Records contained in a dataset
***

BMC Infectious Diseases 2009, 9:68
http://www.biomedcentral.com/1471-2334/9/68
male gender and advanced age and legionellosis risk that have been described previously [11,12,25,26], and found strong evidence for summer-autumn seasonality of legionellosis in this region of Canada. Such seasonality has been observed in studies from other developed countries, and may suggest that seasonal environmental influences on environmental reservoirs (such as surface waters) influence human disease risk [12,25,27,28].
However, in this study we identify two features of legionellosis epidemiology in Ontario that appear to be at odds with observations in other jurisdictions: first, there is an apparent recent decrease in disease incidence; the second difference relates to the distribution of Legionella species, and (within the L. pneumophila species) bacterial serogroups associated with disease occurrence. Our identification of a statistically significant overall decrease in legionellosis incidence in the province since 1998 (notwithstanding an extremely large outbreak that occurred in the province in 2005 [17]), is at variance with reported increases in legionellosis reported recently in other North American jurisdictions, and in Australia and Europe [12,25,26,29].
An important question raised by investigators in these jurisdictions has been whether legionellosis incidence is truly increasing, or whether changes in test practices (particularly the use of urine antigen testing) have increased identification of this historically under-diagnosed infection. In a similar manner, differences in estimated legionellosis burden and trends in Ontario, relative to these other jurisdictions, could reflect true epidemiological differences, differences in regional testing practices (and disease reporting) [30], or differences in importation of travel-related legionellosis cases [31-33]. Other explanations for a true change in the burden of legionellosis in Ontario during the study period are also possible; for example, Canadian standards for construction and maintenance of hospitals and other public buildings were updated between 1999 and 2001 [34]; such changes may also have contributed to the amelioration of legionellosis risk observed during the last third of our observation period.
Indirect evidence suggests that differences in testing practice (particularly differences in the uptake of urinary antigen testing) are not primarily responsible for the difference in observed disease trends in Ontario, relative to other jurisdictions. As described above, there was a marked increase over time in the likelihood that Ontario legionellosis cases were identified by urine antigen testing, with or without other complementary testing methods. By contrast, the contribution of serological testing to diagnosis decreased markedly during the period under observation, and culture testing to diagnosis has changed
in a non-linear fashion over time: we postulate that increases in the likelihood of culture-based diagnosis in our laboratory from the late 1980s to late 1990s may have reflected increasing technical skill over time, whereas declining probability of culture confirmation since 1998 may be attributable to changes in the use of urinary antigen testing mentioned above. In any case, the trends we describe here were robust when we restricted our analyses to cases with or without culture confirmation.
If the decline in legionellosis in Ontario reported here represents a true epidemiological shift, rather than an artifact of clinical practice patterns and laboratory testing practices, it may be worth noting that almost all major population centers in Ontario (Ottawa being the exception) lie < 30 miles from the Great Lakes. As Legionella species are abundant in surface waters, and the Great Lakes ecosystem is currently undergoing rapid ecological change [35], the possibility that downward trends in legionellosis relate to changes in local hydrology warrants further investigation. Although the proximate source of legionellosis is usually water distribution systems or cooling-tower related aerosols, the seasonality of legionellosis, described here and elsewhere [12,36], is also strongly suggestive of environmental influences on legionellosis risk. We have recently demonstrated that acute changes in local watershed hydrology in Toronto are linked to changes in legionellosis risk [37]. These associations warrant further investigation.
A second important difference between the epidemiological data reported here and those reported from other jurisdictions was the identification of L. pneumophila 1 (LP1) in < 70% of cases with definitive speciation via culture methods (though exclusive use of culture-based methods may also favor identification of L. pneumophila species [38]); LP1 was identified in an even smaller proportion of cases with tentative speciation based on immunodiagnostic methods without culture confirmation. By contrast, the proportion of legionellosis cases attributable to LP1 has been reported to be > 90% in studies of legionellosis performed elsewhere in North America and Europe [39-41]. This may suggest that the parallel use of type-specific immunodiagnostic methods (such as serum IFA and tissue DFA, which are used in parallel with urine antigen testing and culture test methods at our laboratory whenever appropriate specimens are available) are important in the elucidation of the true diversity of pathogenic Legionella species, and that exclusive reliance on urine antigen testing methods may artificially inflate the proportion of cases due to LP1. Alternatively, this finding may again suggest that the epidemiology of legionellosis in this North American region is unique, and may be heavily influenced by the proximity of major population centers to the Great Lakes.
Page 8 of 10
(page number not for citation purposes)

***

Task goal> The answer should reproduce all of the data without any alteration.

Your solution>
BMC Infectious Diseases 2009, 9:68
http://www.biomedcentral.com/1471-2334/9/68
male gender and advanced age and legionellosis risk that have been described previously [11,12,25,26], and found strong evidence for summer-autumn seasonality of legionellosis in this region of Canada. Such seasonality has been observed in studies from other developed countries, and may suggest that seasonal environmental influences on environmental reservoirs (such as surface waters) influence human disease risk [12,25,27,28].
However, in this study we identify two features of legionellosis epidemiology in Ontario that appear to be at odds with observations in other jurisdictions: first, there is an apparent recent decrease in disease incidence; the second difference relates to the distribution of Legionella species, and (within the L. pneumophila species) bacterial serogroups associated with disease occurrence. Our identification of a statistically significant overall decrease in legionellosis incidence in the province since 1998 (notwithstanding an extremely large outbreak that occurred in the province in 2005 [17]), is at variance with reported increases in legionellosis reported recently in other North American jurisdictions, and in Australia and Europe [12,25,26,29].
An important question raised by investigators in these jurisdictions has been whether legionellosis incidence is truly increasing, or whether changes in test practices (particularly the use of urine antigen testing) have increased identification of this historically under-diagnosed infection. In a similar manner, differences in estimated legionellosis burden and trends in Ontario, relative to these other jurisdictions, could reflect true epidemiological differences, differences in regional testing practices (and disease reporting) [30], or differences in importation of travel-related legionellosis cases [31-33]. Other explanations for a true change in the burden of legionellosis in Ontario during the study period are also possible; for example, Canadian standards for construction and maintenance of hospitals and other public buildings were updated between 1999 and 2001 [34]; such changes may also have contributed to the amelioration of legionellosis risk observed during the last third of our observation period.
Indirect evidence suggests that differences in testing practice (particularly differences in the uptake of urinary antigen testing) are not primarily responsible for the difference in observed disease trends in Ontario, relative to other jurisdictions. As described above, there was a marked increase over time in the likelihood that Ontario legionellosis cases were identified by urine antigen testing, with or without other complementary testing methods. By contrast, the contribution of serological testing to diagnosis decreased markedly during the period under observation, and culture testing to diagnosis has changed
in a non-linear fashion over time: we postulate that increases in the likelihood of culture-based diagnosis in our laboratory from the late 1980s to late 1990s may have reflected increasing technical skill over time, whereas declining probability of culture confirmation since 1998 may be attributable to changes in the use of urinary antigen testing mentioned above. In any case, the trends we describe here were robust when we restricted our analyses to cases with or without culture confirmation.
If the decline in legionellosis in Ontario reported here represents a true epidemiological shift, rather than an artifact of clinical practice patterns and laboratory testing practices, it may be worth noting that almost all major population centers in Ontario (Ottawa being the exception) lie < 30 miles from the Great Lakes. As Legionella species are abundant in surface waters, and the Great Lakes ecosystem is currently undergoing rapid ecological change [35], the possibility that downward trends in legionellosis relate to changes in local hydrology warrants further investigation. Although the proximate source of legionellosis is usually water distribution systems or cooling-tower related aerosols, the seasonality of legionellosis, described here and elsewhere [12,36], is also strongly suggestive of environmental influences on legionellosis risk. We have recently demonstrated that acute changes in local watershed hydrology in Toronto are linked to changes in legionellosis risk [37]. These associations warrant further investigation.
A second important difference between the epidemiological data reported here and those reported from other jurisdictions was the identification of L. pneumophila 1 (LP1) in < 70% of cases with definitive speciation via culture methods (though exclusive use of culture-based methods may also favor identification of L. pneumophila species [38]); LP1 was identified in an even smaller proportion of cases with tentative speciation based on immunodiagnostic methods without culture confirmation. By contrast, the proportion of legionellosis cases attributable to LP1 has been reported to be > 90% in studies of legionellosis performed elsewhere in North America and Europe [39-41]. This may suggest that the parallel use of type-specific immunodiagnostic methods (such as serum IFA and tissue DFA, which are used in parallel with urine antigen testing and culture test methods at our laboratory whenever appropriate specimens are available) are important in the elucidation of the true diversity of pathogenic Legionella species, and that exclusive reliance on urine antigen testing methods may artificially inflate the proportion of cases due to LP1. Alternatively, this finding may again suggest that the epidemiology of legionellosis in this North American region is unique, and may be heavily influenced by the proximity of major population centers to the Great Lakes.
Page 8 of 10
(page number not for citation purposes)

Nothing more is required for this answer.